Aşağıdaki, yalnız geçirilen zaman üzerine yazıdan "Ben gerçekten yalnız" ifadesiyle başlayıp "birini izlemek gibi." ifadesiyle biten kısmı harfi harfine yeniden yazar mısın?

_Metin Parçası_
——————————

Yaşamaya Bayılıyorum
(İHA) - İhlas Haber Ajansı |
27.07.2017 - 09:48, Güncelleme:
30.06.2021 - 18:34
Yaşamaya Bayılıyorum
Hayatımın en mutlu ve en canlı hatıralarından bazıları, tek başıma geçirdiğim anlardan oluşuyor. En sevdiğim kitap serisini yeniden okuduğum karlı bir hafta sonu. Yeni evimde ilk yemek yaptığım an. Birlikte tatil yaptığım insanlardan biraz uzaklaşarak gün doğumunu tek başıma izlediğim sabah. Elbette, içerisinde insanların da olduğu birçok mutlu hatıram var; ancak o anların sakinliği ve bana getirdikleri huzur, bir şekilde zihnimde en canlı halleri ile kalıyor.
Ben gerçekten yalnız mıyım?
İçedönük bir insan olarak, hafta sonu dışarı çıkıp diğer insanlarla vakit geçirmektense evde kalmayı tercih ettiğim için suçluluk duyduğum anlar oldu. Bu duygu, yapmayı seçtiğim şey için sabırsızlanıyor olsam bile ortaya çıkabiliyor – yeni bir kitap okumak ya da en sevdiğim filmlerden birini izlemek gibi.
Kafamın içindeki ses hala orada. Tek başıma bu kadar çok vakit geçirmemin anormal olduğunu söylüyor. Evet, içedönük birisiyim; ancak cumartesi gecesi evde olmak, sağlıksız bir bölgeye geçiş gibi sanki. Akranlarım ne der? İş arkadaşlarım ne düşünür? Bazen utandığımı hissediyor ve evde kalmak için bahaneler uyduruyorum; yetiştirmem gereken çok iş var ya da ailemle biraz vakit geçirmem gerekiyor gibi. Bazen ise direkt yalana başvuruyor, kendimi iyi hissetmediğimi söylüyorum.
İşin aslı şu ki iyi hissetmeme iddiam, kulağıma eskisi kadar yalanmış gibi gelmiyor. İçedönük olmanın ne olduğunu daha iyi anladıkça, tek başıma vakit geçirmemin zihin sağlığım için bir tür ihtiyaç olduğunu fark ettim. Bunun yüzünden utanmamalı, suçluluk duymamalıyım aslında; ama nedense ne kadar yalnız olduğumu gördüklerinde insanların hakkımda kötü düşüneceklerinden korkuyorum.

——————————

_Kayıt Kümesi_
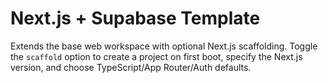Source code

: # Next.js + Supabase Template

Extends the base web workspace with optional Next.js scaffolding. Toggle the `scaffold` option to create a project on first boot, specify the Next.js version, and choose TypeScript/App Router/Auth defaults.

——————————

_Görev Çıktısı_
Ben gerçekten yalnız mıyım?
İçedönük bir insan olarak, hafta sonu dışarı çıkıp diğer insanlarla vakit geçirmektense evde kalmayı tercih ettiğim için suçluluk duyduğum anlar oldu. Bu duygu, yapmayı seçtiğim şey için sabırsızlanıyor olsam bile ortaya çıkabiliyor – yeni bir kitap okumak ya da en sevdiğim filmlerden birini izlemek gibi.